Atualize o trecho do texto sobre o filme Uma Gota de Mel que vai de "UMA GOTA DE" até "com enorme sucesso.", inclusive, trocando "enorme sucesso" por "grande sucesso".
##### TEXTO
UMA GOTA DE MEL (1961)
“A
Taste of Honey”, filme de 1961, assinado por Tony Richardson, adapta uma peça
teatral das mais célebres entre as que saíram do movimento dos “Angry Young
Men”. Apesar da designação do movimento, Shelagh Delaney é uma mulher que
escreveu esta peça quando tinha apenas 18 anos, tendo a mesma sido estreada em
1958, com enorme sucesso.
A peça
e o filme passam-se em Salford, Lancashire, terra natal da dramaturga, e chama
a primeiro plano um grupo de personagens nada habitual de se ver no cinema
inglês dos anos anteriores. Jo (Rita Tushingham) é uma jovem estudante, sem pai
que se veja e a viver com uma mãe (Dora Bryan) que a deixa à solta e se vai
entretendo com alguns homens que a convencem que não está a envelhecer. Entre
eles, Peter Smith (Robert Stephens), que acaba mesmo por casar com Helen, o que
deixa a filha desta ainda mais à deriva. Depois de uma história de uma noite,
com um marinheiro de cor, Jo engravida, e só encontra conforto na companhia de
Geoffrey Ingham (Murray Melvin), um jovem homossexual, delicado e sensível, que
a acolhe e acarinha.
##########
##### CONTEÚDO DOS DADOS
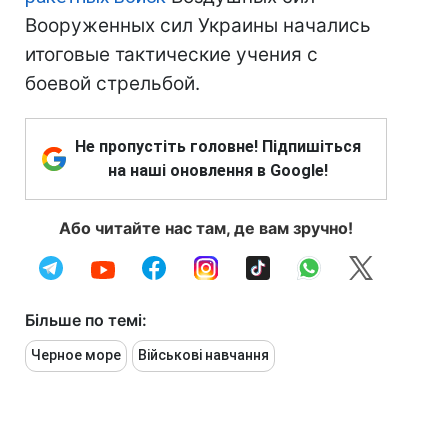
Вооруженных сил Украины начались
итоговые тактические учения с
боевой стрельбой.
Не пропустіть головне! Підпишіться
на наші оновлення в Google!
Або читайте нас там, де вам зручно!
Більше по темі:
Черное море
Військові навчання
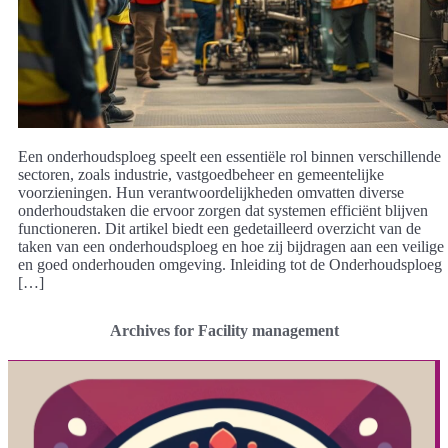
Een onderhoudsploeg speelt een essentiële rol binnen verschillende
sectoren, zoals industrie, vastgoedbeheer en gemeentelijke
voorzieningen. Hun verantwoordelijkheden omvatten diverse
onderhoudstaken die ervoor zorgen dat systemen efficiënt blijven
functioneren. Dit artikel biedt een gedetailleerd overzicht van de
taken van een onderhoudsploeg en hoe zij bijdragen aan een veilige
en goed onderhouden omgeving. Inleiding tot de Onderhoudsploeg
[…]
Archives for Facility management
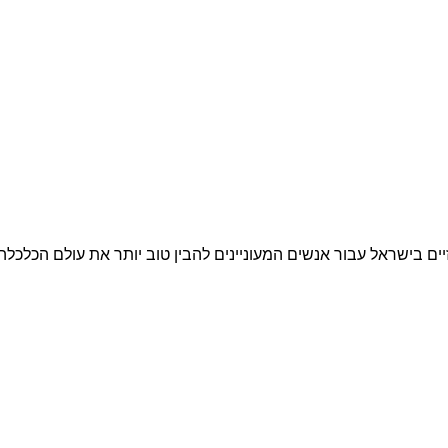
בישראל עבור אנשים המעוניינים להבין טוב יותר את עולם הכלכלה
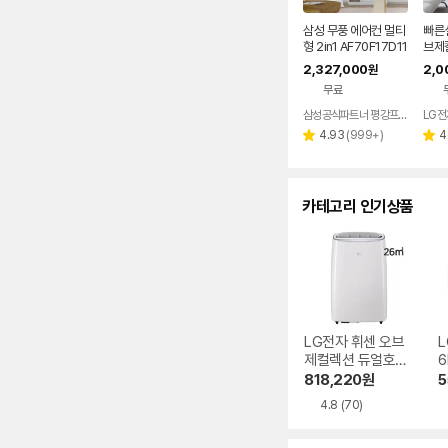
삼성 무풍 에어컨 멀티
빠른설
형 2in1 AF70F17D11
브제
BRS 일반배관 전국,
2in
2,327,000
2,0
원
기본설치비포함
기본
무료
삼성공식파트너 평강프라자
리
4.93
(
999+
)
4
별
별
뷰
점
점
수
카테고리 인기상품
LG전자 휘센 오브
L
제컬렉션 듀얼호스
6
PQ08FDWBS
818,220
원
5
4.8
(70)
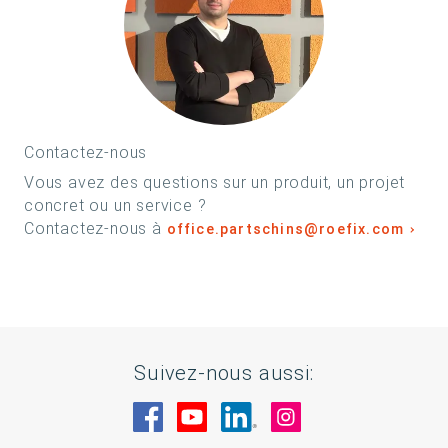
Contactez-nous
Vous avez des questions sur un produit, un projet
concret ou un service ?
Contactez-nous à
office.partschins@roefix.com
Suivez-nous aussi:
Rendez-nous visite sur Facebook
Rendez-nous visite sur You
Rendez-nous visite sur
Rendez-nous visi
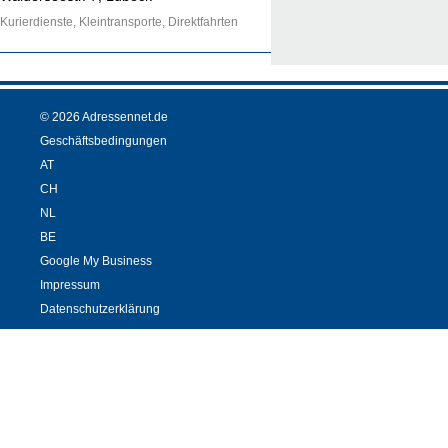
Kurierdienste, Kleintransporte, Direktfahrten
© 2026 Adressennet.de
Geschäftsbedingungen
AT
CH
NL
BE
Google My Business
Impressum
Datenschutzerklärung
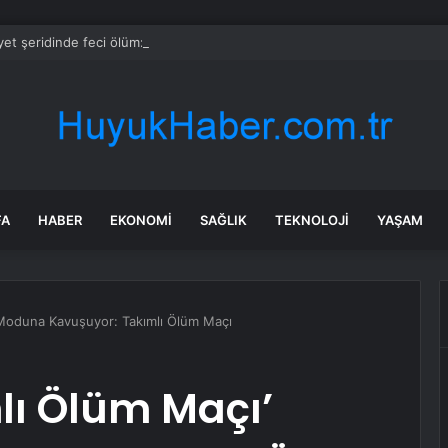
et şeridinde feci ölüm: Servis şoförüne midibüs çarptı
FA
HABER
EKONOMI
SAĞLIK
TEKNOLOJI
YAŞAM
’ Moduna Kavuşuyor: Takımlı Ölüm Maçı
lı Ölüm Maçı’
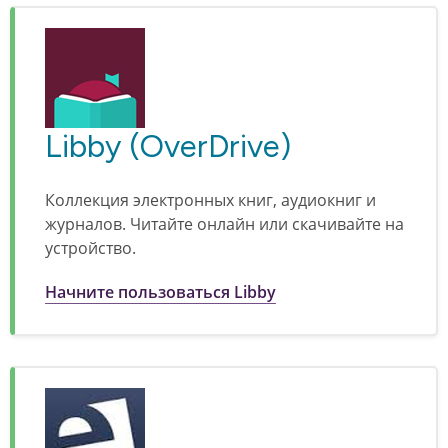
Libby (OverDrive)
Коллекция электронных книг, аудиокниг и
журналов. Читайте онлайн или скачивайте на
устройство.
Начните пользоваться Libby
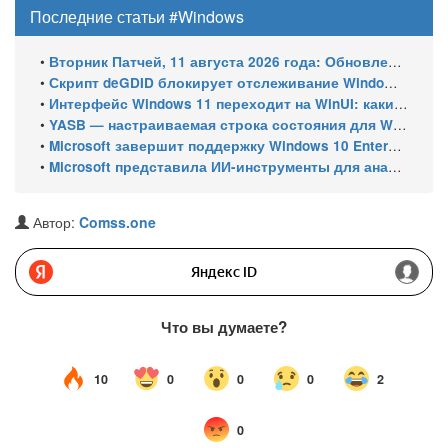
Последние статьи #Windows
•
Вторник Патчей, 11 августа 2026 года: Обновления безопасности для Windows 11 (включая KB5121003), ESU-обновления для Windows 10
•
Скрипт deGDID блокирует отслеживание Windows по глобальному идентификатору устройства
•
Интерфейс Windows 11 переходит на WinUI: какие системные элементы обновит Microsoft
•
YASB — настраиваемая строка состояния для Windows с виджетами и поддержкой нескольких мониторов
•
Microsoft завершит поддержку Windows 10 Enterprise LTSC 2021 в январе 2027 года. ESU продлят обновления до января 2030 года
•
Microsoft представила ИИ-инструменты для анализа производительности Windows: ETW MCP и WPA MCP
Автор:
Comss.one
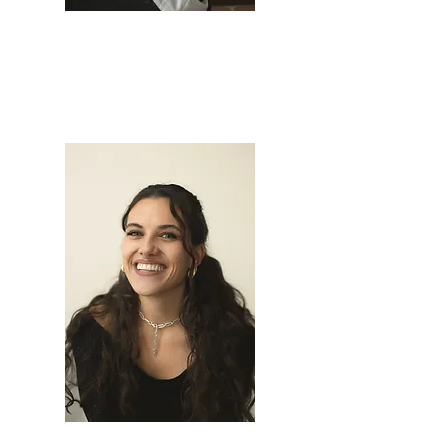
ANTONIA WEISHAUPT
##########
### RESPOSTA AO EXERCÍCIO
UMA GOTA DE MEL (1961)
“A
Taste of Honey”, filme de 1961, assinado por Tony Richardson, adapta uma peça
teatral das mais célebres entre as que saíram do movimento dos “Angry Young
Men”. Apesar da designação do movimento, Shelagh Delaney é uma mulher que
escreveu esta peça quando tinha apenas 18 anos, tendo a mesma sido estreada em
1958, com grande sucesso.